Home News New technology for unlocking cars can sense finger vibrations

New technology for unlocking cars can sense finger vibrations

New technology for unlocking cars can sense finger vibrations

New York, USA, October 31, 2017

Rutgers University scientists under the leadership of Professor Yingying Chen, have developed a new biometric system for people to gain access to their cars and homes.

This new system senses a person’s finger vibrations and verifies who the users are by the pressure they apply, the pattern of their movements, the touch etc. The reason it is possible for the device to dot his is because each person’s bones in their index finger is as unique as their fingerprint.

The device can be Embedded in a smooth surface such as the wood adjacent to an electronic door lock, or the steel of a car door. –There is a small motor that generates vibrations, and a piezoelectric sensor that detects those same vibrations.

When someone touches the area between the motor and the sensor, their finger absorbs some of the vibrations and reflects others back into the wood or other material, changing the direction or the trajectory of those vibrations. The sensor registers these changes in the vibrations that it’s receiving. It is then possible for the system to identify the individual who’s doing the touching, based on the unique way in which their finger’s bone structure absorbs and reflects the vibrations.
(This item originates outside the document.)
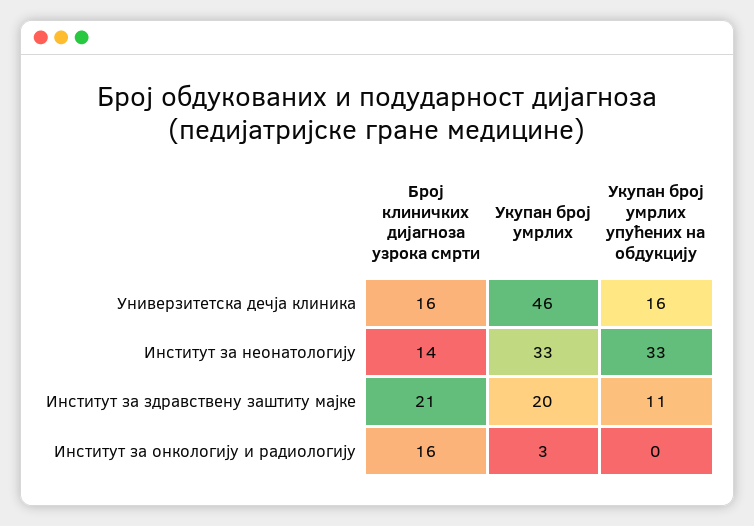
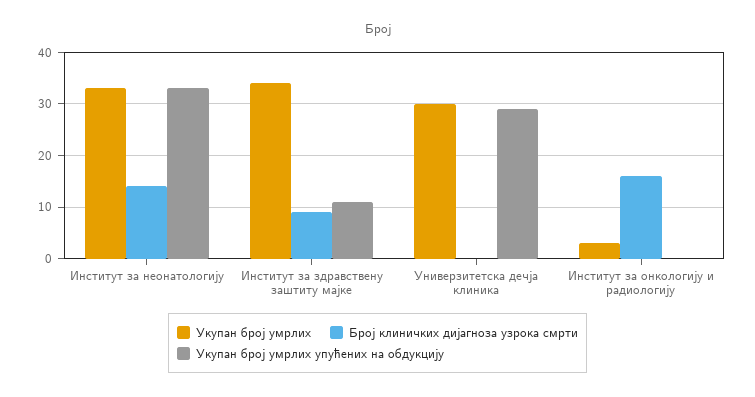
Број клиничких дијагноза узрока смрти, Универзитетска дечја клиника: 16 -> 0
Укупан број умрлих, Универзитетска дечја клиника: 46 -> 30
Укупан број умрлих упућених на обдукцију, Универзитетска дечја клиника: 16 -> 30
Број клиничких дијагноза узрока смрти, Институт за здравствену заштиту мајке: 21 -> 10
Укупан број умрлих, Институт за здравствену заштиту мајке: 20 -> 35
The surface that contains VibWrite also includes a PIN password, or a slide unlocking pattern, for added security measures.
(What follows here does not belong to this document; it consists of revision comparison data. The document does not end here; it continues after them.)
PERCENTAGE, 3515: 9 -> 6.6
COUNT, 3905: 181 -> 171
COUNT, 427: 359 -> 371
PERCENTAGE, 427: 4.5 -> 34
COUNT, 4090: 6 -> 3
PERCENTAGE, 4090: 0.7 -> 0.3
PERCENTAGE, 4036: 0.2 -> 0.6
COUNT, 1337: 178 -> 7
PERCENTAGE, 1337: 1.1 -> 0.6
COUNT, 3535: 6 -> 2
In tests so far, VibWrite has been able to verify the identity of users with 95 percent accuracy. It uses little electricity, and is claimed to be about one-tenth the cost of more sophisticated technologies such as fingerprint-reading and iris-recognition systems. Chen and her team, however, still plan on improving its performance, and assessing how it’s affected by variables such as temperature, humidity and dust.

It is different from traditional, password-based approaches, that validate passwords, as well as behavioural biometrics-based solutions, which typically involve touch screens, fingerprint readers or other costly hardware and lead to privacy concerns and “smudge attacks” that trace oily residues on surfaces from fingers.

“Smart access systems that use fingerprinting and iris-recognition are very secure, but they’re probably more than 10 times as expensive as our VibWrite system, especially when you want to widely deploy them,” Chen said.

The authentication process can be performed on any solid surface beyond touch screens and on any screen size,according to the research paper. This means that the technology can be used as a security systems for phones and other appliances as well.